Source passage:

============================================================

Fixes swapping of data and feature dimension to work in the general case. (#214)

kshiteejm · web-flow · commit 0f24e63167ac · 2023-04-12T07:19:06.000-07:00
Previous implementation was broken as using transpose assumes that `data_list` is a 2D array.

However, in certain cases (when all the feature values array lengths are the same) the `data_list` can be a 3D array as the call to
`data_list = np.array(list(dataset.as_numpy_iterator()), dtype=object)` 
merges inner np arrays and converts `data_list` into one big 3D array.
diff --git a/compiler_opt/tools/sparse_bucket_generator.py b/compiler_opt/tools/sparse_bucket_generator.py
@@ -170,7 +170,7 @@ def main(_) -> None:
   parser_fn = create_tfrecord_parser_fn(sequence_features)
   dataset = dataset.map(parser_fn, num_parallel_calls=tf.data.AUTOTUNE)
   data_list = np.array(list(dataset.as_numpy_iterator()), dtype=object)
-  data_list = np.transpose(data_list, [1, 0])
+  data_list = data_list.swapaxes(0, 1)
 
   with mp.Pool(FLAGS.parallelism) as pool:
     feature_names = list(sorted(sequence_features))

============================================================

Data section:

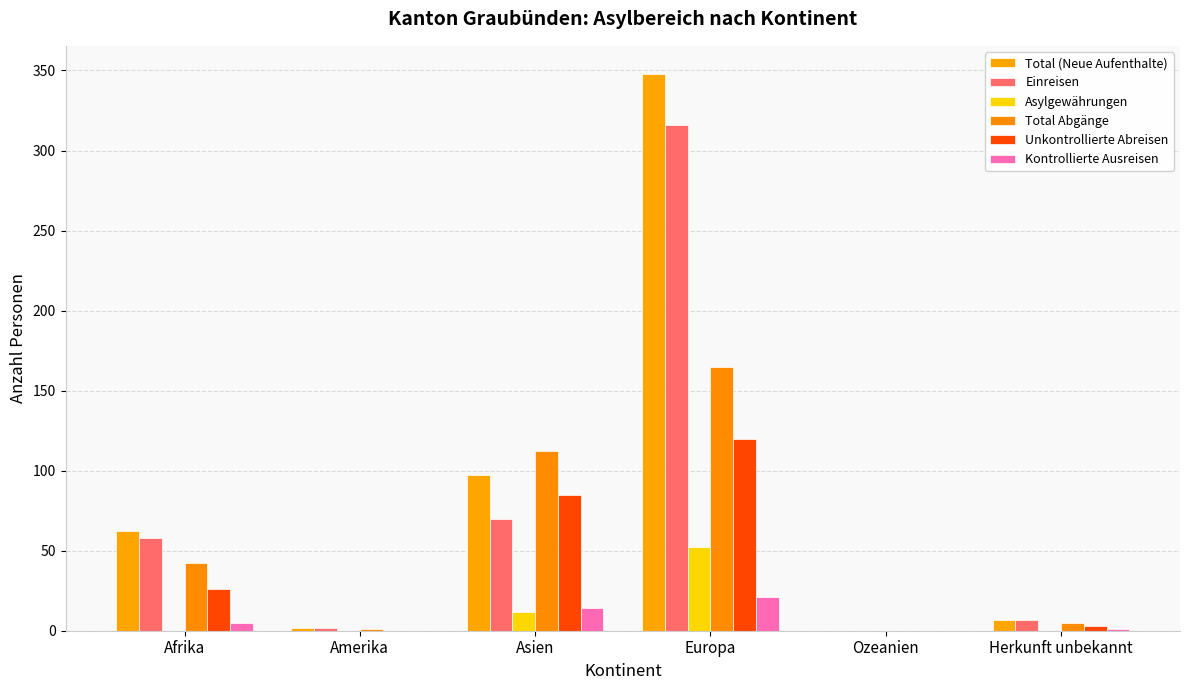

What is the value of the Unkontrollierte Abreisen bar at the 4th from the left?

120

============================================================

Work instruction:
From the commit above, write out again the part that opens with the words containing "diff --git a/compiler_opt/tools/sparse_bucket_generator.py" and closes with "parser_fn = create_tfrecord_parser_fn(sequence_features)", changing "create_tfrecord_parser_fn" to "build_tfrecord_parser_fn".

Response to this task:
diff --git a/compiler_opt/tools/sparse_bucket_generator.py b/compiler_opt/tools/sparse_bucket_generator.py
@@ -170,7 +170,7 @@ def main(_) -> None:
   parser_fn = build_tfrecord_parser_fn(sequence_features)